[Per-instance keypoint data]
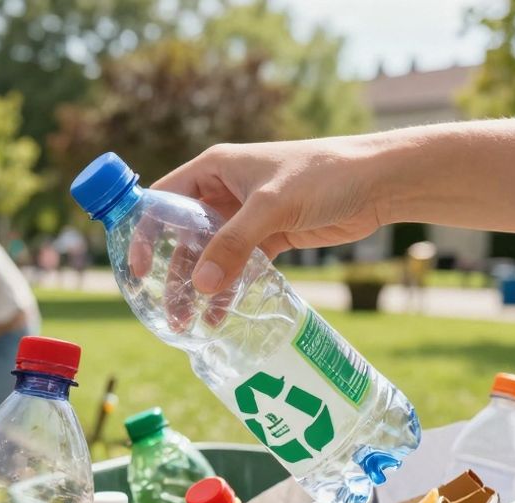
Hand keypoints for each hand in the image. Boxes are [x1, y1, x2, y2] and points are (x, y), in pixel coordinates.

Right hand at [151, 138, 386, 292]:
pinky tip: (222, 314)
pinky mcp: (270, 236)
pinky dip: (229, 289)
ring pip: (211, 255)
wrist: (379, 182)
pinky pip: (239, 266)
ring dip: (200, 286)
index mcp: (215, 169)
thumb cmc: (324, 176)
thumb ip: (234, 245)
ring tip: (190, 322)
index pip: (163, 198)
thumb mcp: (271, 207)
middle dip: (173, 272)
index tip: (135, 268)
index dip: (144, 231)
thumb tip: (200, 285)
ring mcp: (247, 215)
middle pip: (184, 235)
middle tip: (166, 310)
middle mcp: (225, 190)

*Problem statement:* Using the records above, find and show each line with the string "pinky".

*Solution to the exercise:*
pinky tip: (222, 314)
pinky mcp: (270, 236)
pinky dip: (229, 289)
pinky pip: (239, 266)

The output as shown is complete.